Shows how fast I read this book last time (and the Bondarchuk movie doesn’t really show what happened to Kutuzov), but I don’t remember this standing down that happened to Kutuzov.
It’s quite sad, but it also lifts Kutuzov up to the ranks of those great military film characters who do great things in the service of war, but are ultimately unappreciated for it.
I’m thinking particularly of two films here – the one and only Lawrence of Arabia, which I’ve loved since I was a teenager.

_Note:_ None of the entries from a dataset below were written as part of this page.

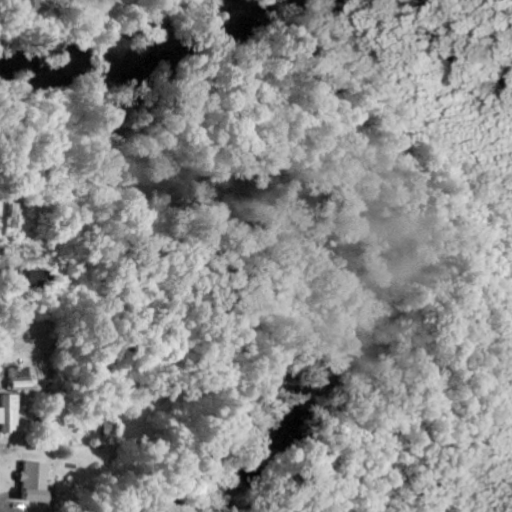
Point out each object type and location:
river: (284, 197)
building: (31, 279)
building: (1, 368)
building: (20, 378)
building: (9, 412)
building: (33, 481)
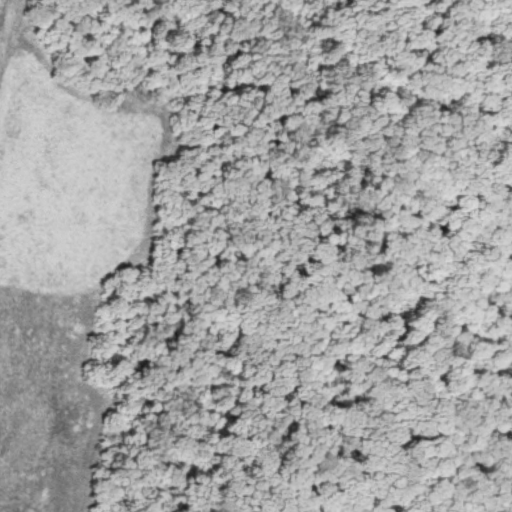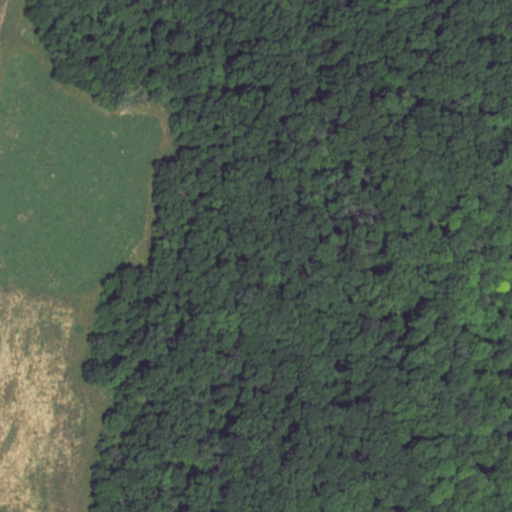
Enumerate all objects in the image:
park: (256, 256)
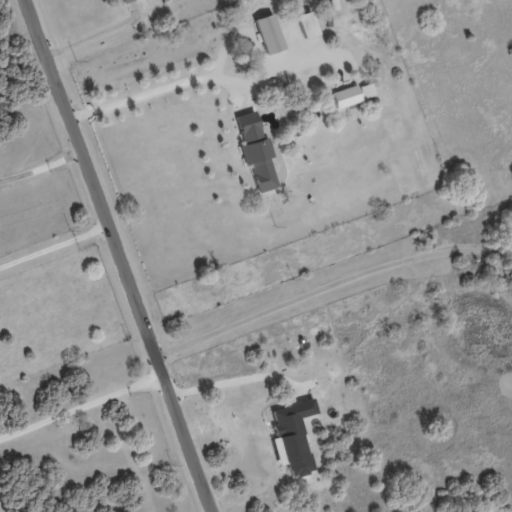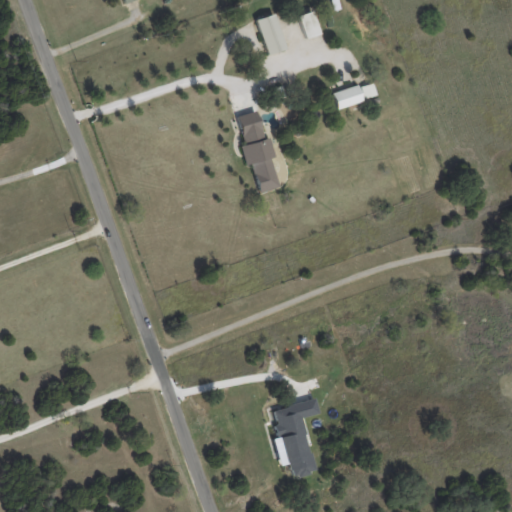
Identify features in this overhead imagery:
building: (125, 1)
building: (310, 29)
building: (269, 34)
road: (92, 36)
building: (367, 90)
road: (154, 91)
building: (345, 96)
building: (256, 151)
road: (41, 165)
road: (53, 244)
road: (118, 255)
road: (329, 285)
road: (237, 385)
road: (80, 404)
building: (292, 436)
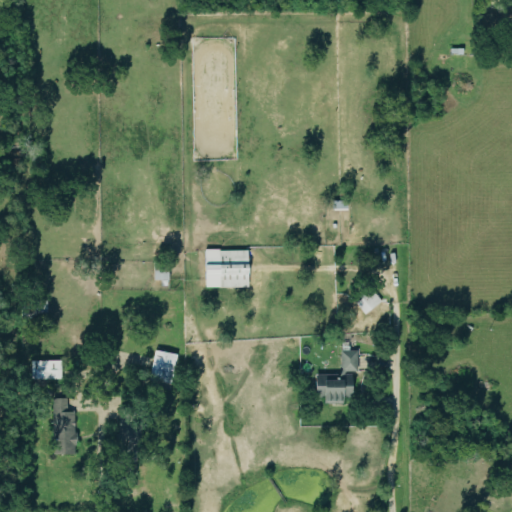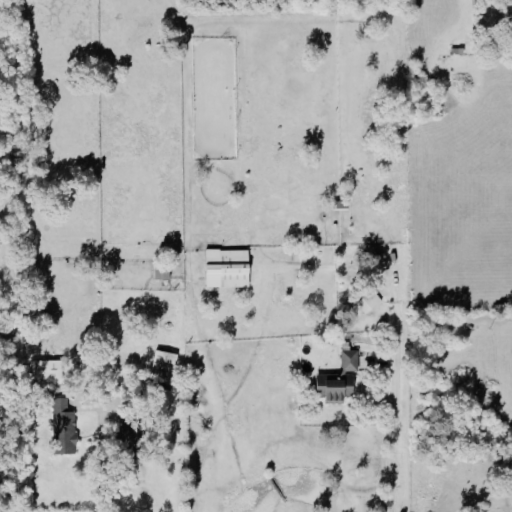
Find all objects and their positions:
building: (231, 269)
building: (167, 365)
building: (50, 370)
building: (343, 381)
road: (396, 413)
building: (132, 426)
building: (66, 427)
road: (100, 472)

The ending (sorry, if this is a spoiler, but really, where have you been?), where Lawrence gets a promotion for his work, but sent back to England for ignoring the British and trying to “free” the Arabs, is very similar to this.

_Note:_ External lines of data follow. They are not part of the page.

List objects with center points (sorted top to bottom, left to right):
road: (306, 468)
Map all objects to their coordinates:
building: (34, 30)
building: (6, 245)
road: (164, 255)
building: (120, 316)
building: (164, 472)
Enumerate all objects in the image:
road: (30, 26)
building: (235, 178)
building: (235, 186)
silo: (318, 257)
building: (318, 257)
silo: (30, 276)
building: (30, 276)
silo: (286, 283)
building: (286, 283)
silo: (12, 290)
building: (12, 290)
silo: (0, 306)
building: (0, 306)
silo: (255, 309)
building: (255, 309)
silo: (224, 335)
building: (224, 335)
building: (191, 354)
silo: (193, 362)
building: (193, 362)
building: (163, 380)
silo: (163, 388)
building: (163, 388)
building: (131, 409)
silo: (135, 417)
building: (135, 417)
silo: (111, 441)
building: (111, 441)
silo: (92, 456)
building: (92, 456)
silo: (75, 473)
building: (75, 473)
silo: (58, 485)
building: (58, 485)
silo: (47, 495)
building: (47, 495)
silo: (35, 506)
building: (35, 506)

And then there is Patton, where George C Scott plays the feisty, unpredicatable general during WWII. It’s quite clear as the movie unfolds, that Patton achieved many great things, but his personality is so abrasive, that ultimately, the army can’t deal with him – and he is sent home.
And here we see it happening to Kutuzov. He’s done so much, and yet he won’t give the final few fights the Russian commanders want to see, and so he knows he’s about to be stood down.
Of course, it could be that he really did nothing while he was a commander and that the Tsar was quite right to give him the boot. Even reading Tolstoy’s version of events and reading between the lines, it does sound like he was quite happy to just let things happen without committing to too much action.
But I’ll put my cynical voice aside, and just accept the sad, reality in this novel of Kutuzov not being recognised for his victory.